I am stuck on the following step which is part of the derivation of Principal Component Analysis in the book "Foundations of Machine Learning" by Mohri, Rostamizadeh, page 283
Here is the context and the matrices involved:
- $P = P^T$ be an orthogonal projection matrix
- By definition of the orthogonal projections $P = UU^T$ for some $U \in R^{N \times k}$ containing orthogonal columns.
- Using the invariance of the trace operator under the cyclic permutations and orthogonality of the columns of $U$ we have
$Tr[X^TPX] = U^TXX^TU = \sum_{i=1}^ku_i^TXX^Tu_i$
$ \ \ \ \ \ \ (1) \ \ \ \ \ \ \ \ \ \ \ \ \ \ \ \ (2) \ \ \ \ \ \ \ \ \ \ \ \ \ \ \ \ \ \ \ \ \ (3) $
I struggle to see how to go through these steps.
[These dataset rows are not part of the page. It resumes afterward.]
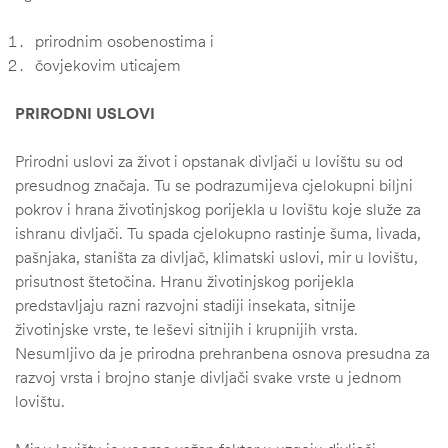
prirodnim osobenostima i
čovjekovim uticajem
PRIRODNI USLOVI
Prirodni uslovi za život i opstanak divljači u lovištu su od
presudnog značaja. Tu se podrazumijeva cjelokupni biljni
pokrov i hrana životinjskog porijekla u lovištu koje služe za
ishranu divljači. Tu spada cjelokupno rastinje šuma, livada,
pašnjaka, staništa za divljač, klimatski uslovi, mir u lovištu,
prisutnost štetočina. Hranu životinjskog porijekla
predstavljaju razni razvojni stadiji insekata, sitnije
životinjske vrste, te leševi sitnijih i krupnijih vrsta.
Nesumljivo da je prirodna prehranbena osnova presudna za
razvoj vrsta i brojno stanje divljači svake vrste u jednom
lovištu.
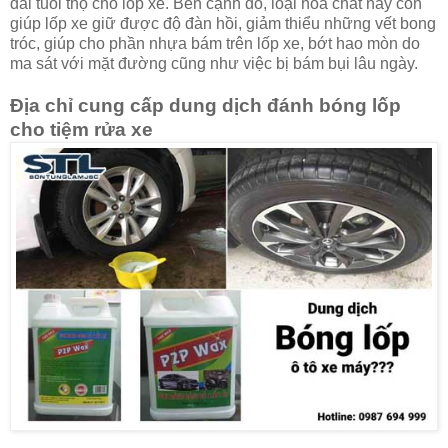
dài tuổi thọ cho lốp xe. Bên cạnh đó, loại hóa chất này còn
giúp lốp xe giữ được độ đàn hồi, giảm thiểu những vết bong
tróc, giúp cho phần nhựa bám trên lốp xe, bớt hao mòn do
ma sát với mặt đường cũng như việc bị bám bụi lâu ngày.
Địa chỉ cung cấp dung dịch đánh bóng lốp
cho tiệm rửa xe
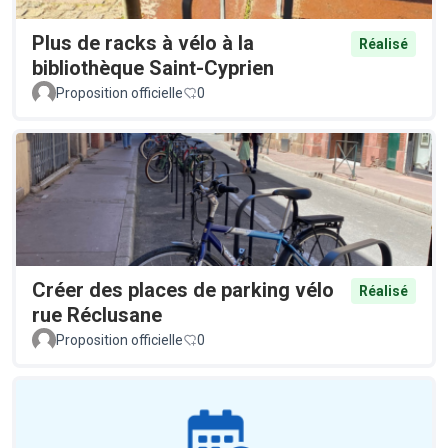
Plus de racks à vélo à la
Réalisé
bibliothèque Saint-Cyprien
Proposition officielle
0
Créer des places de parking vélo
Réalisé
rue Réclusane
Proposition officielle
0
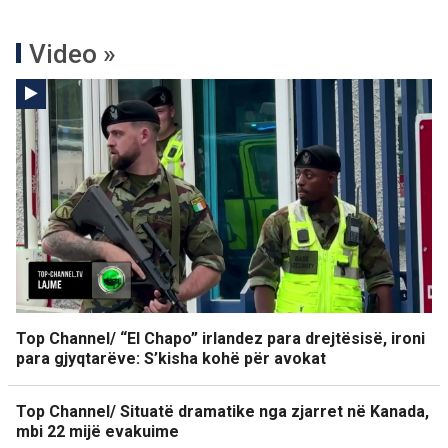
Video »
Top Channel/ “El Chapo” irlandez para drejtësisë, ironi
para gjyqtarëve: S’kisha kohë për avokat
Top Channel/ Situatë dramatike nga zjarret në Kanada,
mbi 22 mijë evakuime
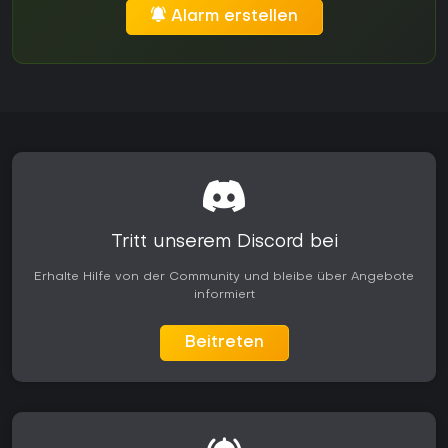
Alarm erstellen
Tritt unserem Discord bei
Erhalte Hilfe von der Community und bleibe über Angebote
informiert
Beitreten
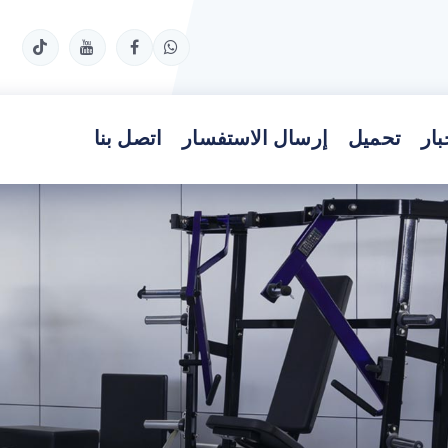
بار
تحميل
إرسال الاستفسار
اتصل بنا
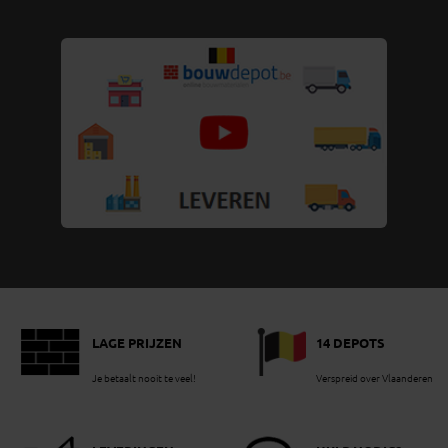
LAGE PRIJZEN
14 DEPOTS
Je betaalt nooit te veel!
Verspreid over Vlaanderen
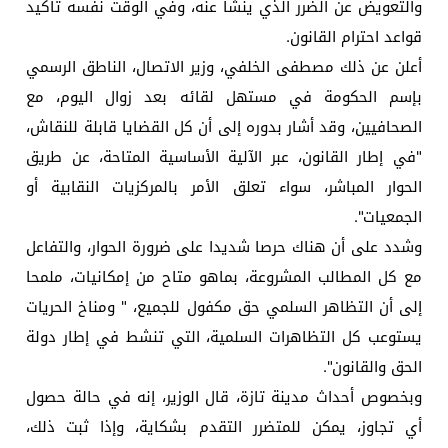
والتعويض عن الضرر الذي ينشأ عنه، وفي الوقت نفسه تأكيد
قواعد احترام القانون.
أعلن عن ذلك مصطفى الخلفي، وزير الاتصال، الناطق الرسمي
بإسم الحكومة في مستهل لقائه بعد زوال اليوم، مع
الصحافيين، وقد أشار بدوره إلى أن كل القضايا قابلة للنقاش،
"في إطار القانون، عبر الآلية الأساسية المتاحة، عن طريق
الحوار المباشر، سواء تعلق الأمر بالمركزيات النقابية أو
الجمعيات".
وشدد على أن هناك حرصا شديدا على ضرورة الحوار، والتفاعل
مع كل المطالب المشروعة، بماهو متاح من إمكانيات، ملمحا
إلى أن التظاهر السلمي حق مكفول للجميع، " ومناخ الحريات
يستوعب كل التظاهرات السلمية، التي تنشط في إطار دولة
الحق والقانون".
وبخصوص أحداث مدينة تازة، قال الوزير، إنه في حالة حصول
أي تجاوز، يمكن للمتضرر التقدم بشكاية، وإذا ثبت ذلك،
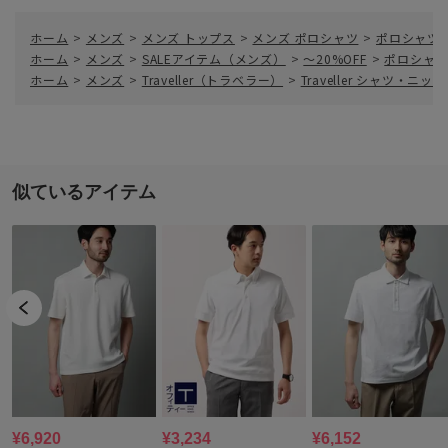
ホーム
>
メンズ
>
メンズ トップス
>
メンズ ポロシャツ
>
ポロシャツ
ホーム
>
メンズ
>
SALEアイテム（メンズ）
>
～20%OFF
>
ポロシャツ
ホーム
>
メンズ
>
Traveller（トラベラー）
>
Traveller シャツ・ニット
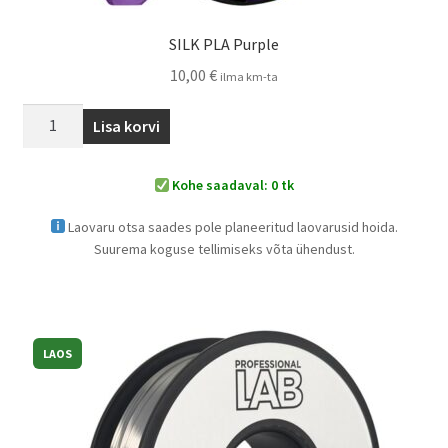
SILK PLA Purple
10,00
€
ilma km-ta
Lisa korvi
Kohe saadaval: 0 tk
Laovaru otsa saades pole planeeritud laovarusid hoida.
Suurema koguse tellimiseks võta ühendust.
LAOS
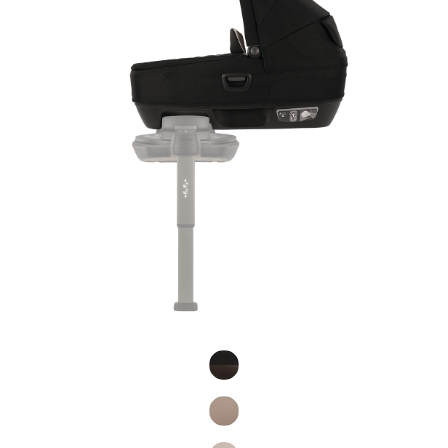
Product Fashions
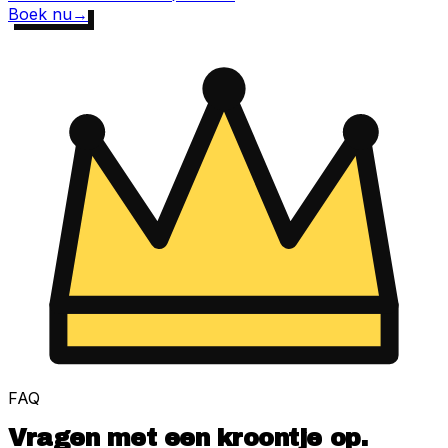
Boek nu
→
FAQ
Vragen met een
kroontje
op.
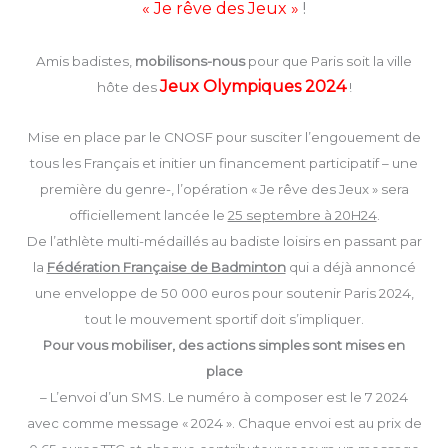
« Je rêve des Jeux »
!
Amis badistes,
mobilisons-nous
pour que Paris soit la ville
Jeux Olympiques 2024
hôte des
!
Mise en place par le CNOSF pour susciter l’engouement de
tous les Français et initier un financement participatif – une
première du genre-, l’opération « Je rêve des Jeux » sera
officiellement lancée le
25 septembre à 20H24
.
De l’athlète multi-médaillés au badiste loisirs en passant par
la
Fédération Française de Badminton
qui a déjà annoncé
une enveloppe de 50 000 euros pour soutenir Paris 2024,
tout le mouvement sportif doit s’impliquer.
Pour vous mobiliser, des actions simples sont mises en
place
– L’envoi d’un SMS. Le numéro à composer est le 7 2024
avec comme message « 2024 ». Chaque envoi est au prix de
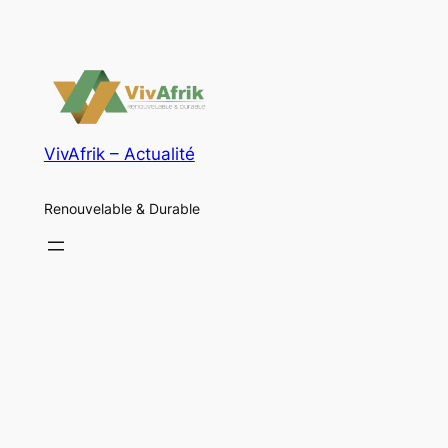
VivAfrik – Actualité
Renouvelable & Durable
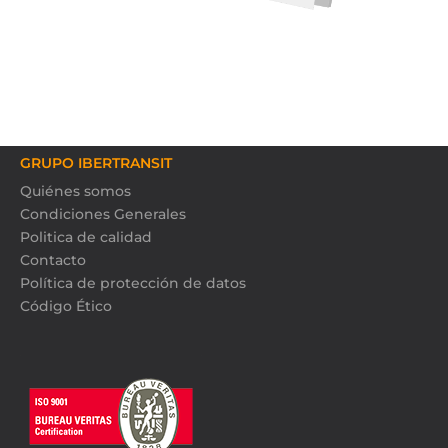
GRUPO IBERTRANSIT
Quiénes somos
Condiciones Generales
Politica de calidad
Contacto
Política de protección de datos
Código Ético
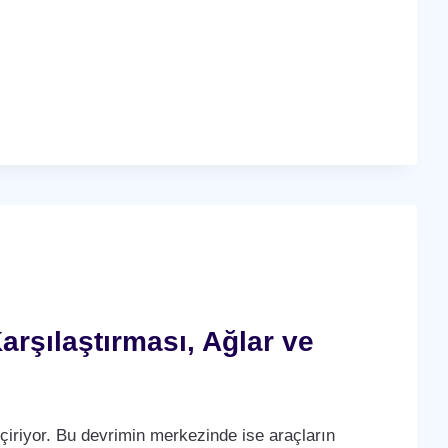
arşılaştırması, Ağlar ve
çiriyor. Bu devrimin merkezinde ise araçların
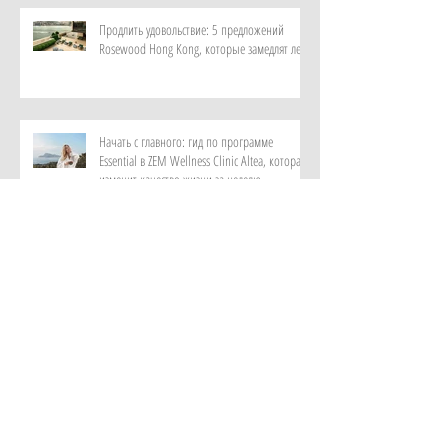
Продлить удовольствие: 5 предложений
Rosewood Hong Kong, которые замедлят лето
Начать с главного: гид по программе
Essential в ZEM Wellness Clinic Altea, которая
изменит качество жизни за неделю
Роскошный максимум: закатный круиз на
культовой Riva и ужин под звездами от отеля
Metropole Monte-Carlo
Витает в воздухе: персональный парфюм от
ИИ в самом красивом музее ароматов в мире
с отелем Rosewood Guangzhou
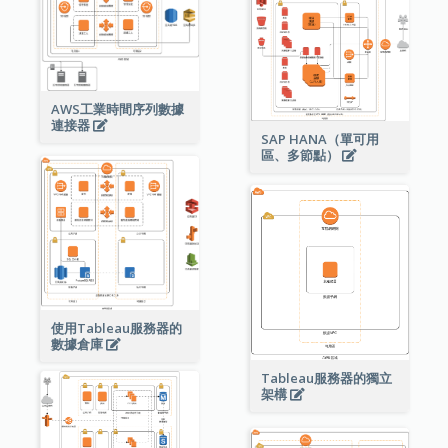
AWS工業時間序列數據
連接器
SAP HANA（單可用
區、多節點）
使用Tableau服務器的
數據倉庫
Tableau服務器的獨立
架構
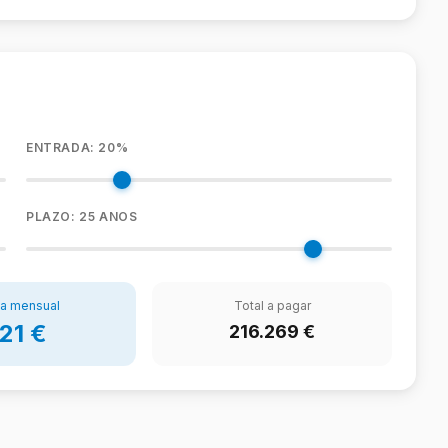
ENTRADA:
20
%
PLAZO:
25
ANOS
a mensual
Total a pagar
21
€
216.269
€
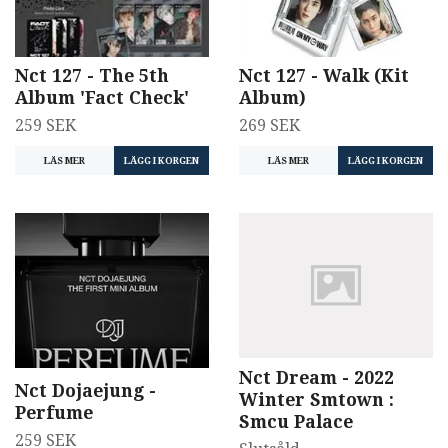
Nct 127 - The 5th
Nct 127 - Walk (Kit
Album 'Fact Check'
Album)
259 SEK
269 SEK
LÄS MER
LÄS MER
Nct Dream - 2022
Nct Dojaejung -
Winter Smtown :
Perfume
Smcu Palace
259 SEK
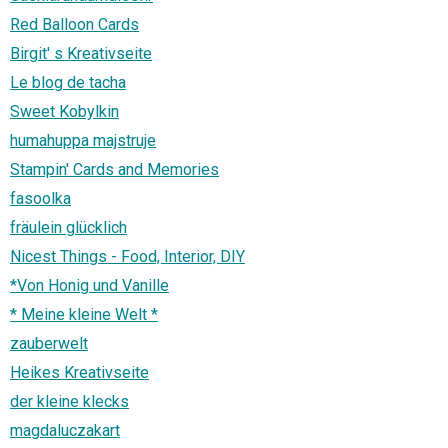
Red Balloon Cards
Birgit' s Kreativseite
Le blog de tacha
Sweet Kobylkin
humahuppa majstruje
Stampin' Cards and Memories
fasoolka
fräulein glücklich
Nicest Things - Food, Interior, DIY
*Von Honig und Vanille
* Meine kleine Welt *
zauberwelt
Heikes Kreativseite
der kleine klecks
magdaluczakart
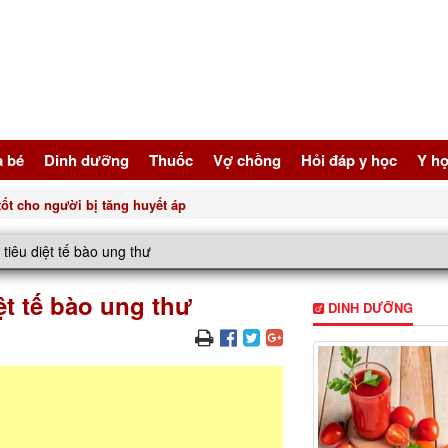
à bé
Dinh dưỡng
Thuốc
Vợ chồng
Hỏi đáp y học
Y họ
gười bị tăng huyết áp
tiêu diệt tế bào ung thư
ệt tế bào ung thư
DINH DƯỠNG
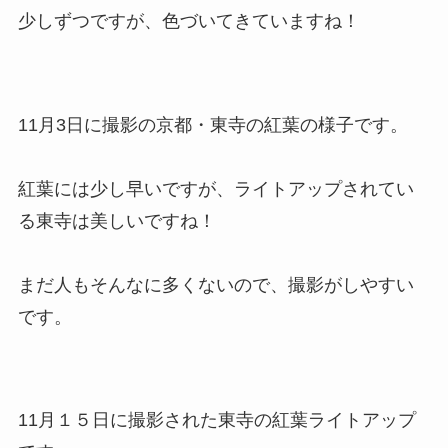
少しずつですが、色づいてきていますね！
11月3日に撮影の京都・東寺の紅葉の様子です。
紅葉には少し早いですが、ライトアップされてい
る東寺は美しいですね！
まだ人もそんなに多くないので、撮影がしやすい
です。
11月１５日に撮影された東寺の紅葉ライトアップ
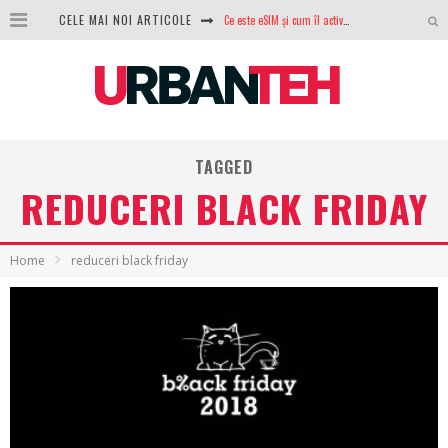
Ce este eSIM și cum îl activezi pe telefon? Ghid complet pentru Android și iPhone
CELE MAI NOI ARTICOLE
100 GB de internet mobil gratuit de la Orange. Fără contract, fără acte și fără obligații
LG lansează televizoarele OLED evo, QNED evo și Micro RGB pentru 2026
După ani de refuzuri, Noctua lansează în sfârșit primul său AIO
TAGGED
GoPro revine în competiție: Mission One este răspunsul pe care DJI nu îl aștepta
REDUCERI BLACK FRIDAY
Analiza producției fotovoltaice în România – cât produce un sistem solar pe timp de iarnă?
NVIDIA avertizează: memoria RAM și SSD-urile ar putea deveni și mai scumpe în perioada următoare
Home
reduceri black friday
GTA VI poate fi precomandat oficial. Rockstar dezvăluie edițiile oficiale și bonusurile pe care le primești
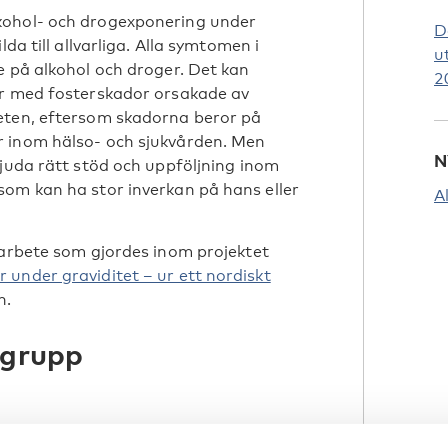
kohol- och drogexponering under
D
da till allvarliga. Alla symtomen i
u
e på alkohol och droger. Det kan
2
er med fosterskador orsakade av
eten, eftersom skadorna beror på
r inom hälso- och sjukvården. Men
N
bjuda rätt stöd och uppföljning inom
som kan ha stor inverkan på hans eller
A
 arbete som gjordes inom projektet
under graviditet – ur ett nordiskt
n.
lgrupp
ioner för de nordiska länderna på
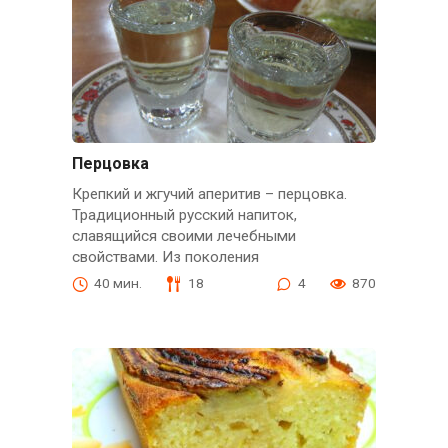
Перцовка
Крепкий и жгучий аперитив – перцовка.
Традиционный русский напиток,
славящийся своими лечебными
свойствами. Из поколения
40 мин.
18
4
870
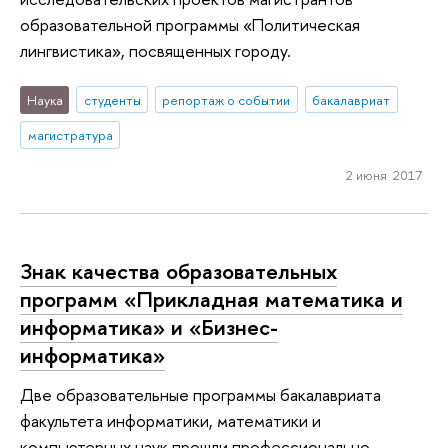
образовательной программы «Политическая
лингвистика», посвященных городу.
Наука
студенты
репортаж о событии
бакалавриат
магистратура
2 июня 2017
Знак качества образовательных
программ «Прикладная математика и
информатика» и «Бизнес-
информатика»
Две образовательные программы бакалавриата
факультета информатики, математики и
компьютерных наук прошли профессионально-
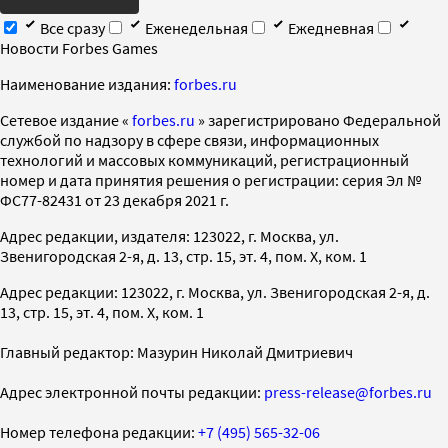
Все сразу
Еженедельная
Ежедневная
Новости Forbes Games
Наименование издания:
forbes.ru
Cетевое издание «
forbes.ru
» зарегистрировано Федеральной
службой по надзору в сфере связи, информационных
технологий и массовых коммуникаций, регистрационный
номер и дата принятия решения о регистрации: серия Эл №
ФС77-82431 от 23 декабря 2021 г.
Адрес редакции, издателя: 123022, г. Москва, ул.
Звенигородская 2-я, д. 13, стр. 15, эт. 4, пом. X, ком. 1
Адрес редакции: 123022, г. Москва, ул. Звенигородская 2-я, д.
13, стр. 15, эт. 4, пом. X, ком. 1
Главный редактор: Мазурин Николай Дмитриевич
Адрес электронной почты редакции:
press-release@forbes.ru
Номер телефона редакции:
+7 (495) 565-32-06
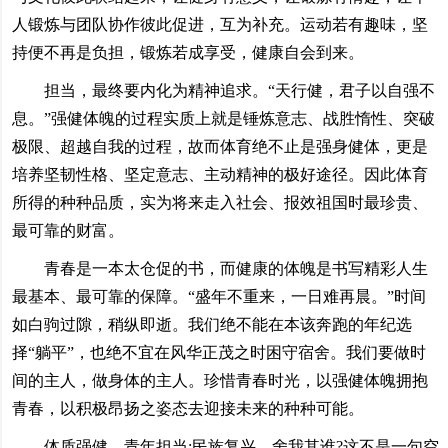
人锻炼与团队协作彼此促进，互为补充。运动若有趣味，坚
持便不再是负担，锻炼若成享受，健康自会到来。
担当，最终要内化为精神追求。“天行健，君子以自强不
息。”强健体魄的过程实质上就是锤炼意志、战胜惰性、突破
极限、超越自我的过程，故而体育绝不止是强身健体，更是
培养坚韧性格、坚定意志、主动精神的极好途径。因此体育
所得的种种品质，实为将来走入社会、报效祖国时最珍贵、
最可靠的财富。
青春是一本太仓促的书，而健康的体魄是书写精彩人生
最基本、最可靠的保障。“盛年不重来，一日难再晨。”时间
如白驹过隙，稍纵即逝。我们绝不能在本该奔跑的年纪选
择“躺平”，也绝不宜在风华正茂之时困守宿舍。我们要做时
间的主人，做身体的主人。珍惜青春时光，以强健体魄拥抱
青春，以积极昂扬之姿态去迎接未来的种种可能。
体质强健，青年担当;民族复兴，舍我其谁?这不是一句空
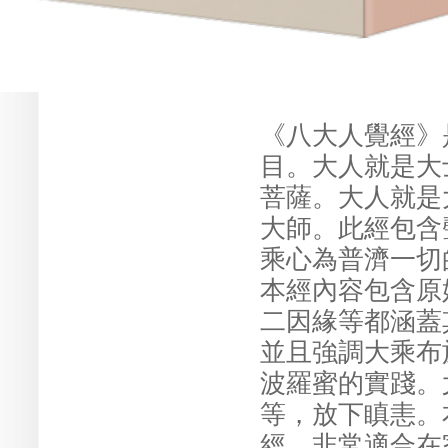
《八大人覺經》
目。大人就是大
菩薩。大人就是
大師。此經包含
乘心為普濟一切
本經內容包含原
二因緣等都涵蓋
並且強調大乘布
波羅蜜的實踐。
等，放下瞋恚。
經，非常適合在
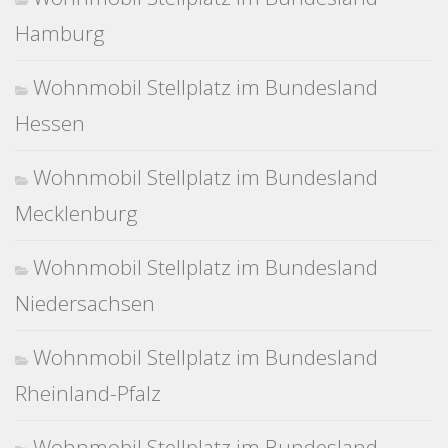
Hamburg
Wohnmobil Stellplatz im Bundesland
Hessen
Wohnmobil Stellplatz im Bundesland
Mecklenburg
Wohnmobil Stellplatz im Bundesland
Niedersachsen
Wohnmobil Stellplatz im Bundesland
Rheinland-Pfalz
Wohnmobil Stellplatz im Bundesland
Here are my thoughts:
$Tr[X^TPX] = Tr[X^TUU^TX] = Tr[U^TXX^TU]$ = ??
$XX^T$ is symmetric positive (i.e. similar to the covariance matrix depending on the normalization of the data) and U is orthogonal, but how do we remove the trace from this equation ?
Thanks
For the first step you are right, as $P = U U^T $, thus $$ X^TPX = X^T U U ^T X, $$ now denote $X^T U = A $, so $ U ^ T X = A ^ T $, as such you have $$ tr(AA^T) = tr (A^T A), $$ namely, $$ tr(X^T P X)= tr(U ^ T X X^T U). $$ Now, recall that you are interested only in the diagonal terms of this $k\times k$ matrix, hence, you should take only the $ii$th terms, for $i=1,...,k$. In other words, $$ tr( U ^ T X X^ T U ) = \sum_{i=1}^k u_i ^ T X X^T u_i, $$ where $u_i ^ k X$ is an $1 \times k$ vector, hence $$ (U ^T X X^T U)_{ii} = u_i ^ T X X^T u_i, $$ for any $i \neq j$, the multiplication $ u_i ^ T X X^T u_j$ will be the $ij$th term of $ U ^T X X^T U $, which is irrelevant for the trace operator.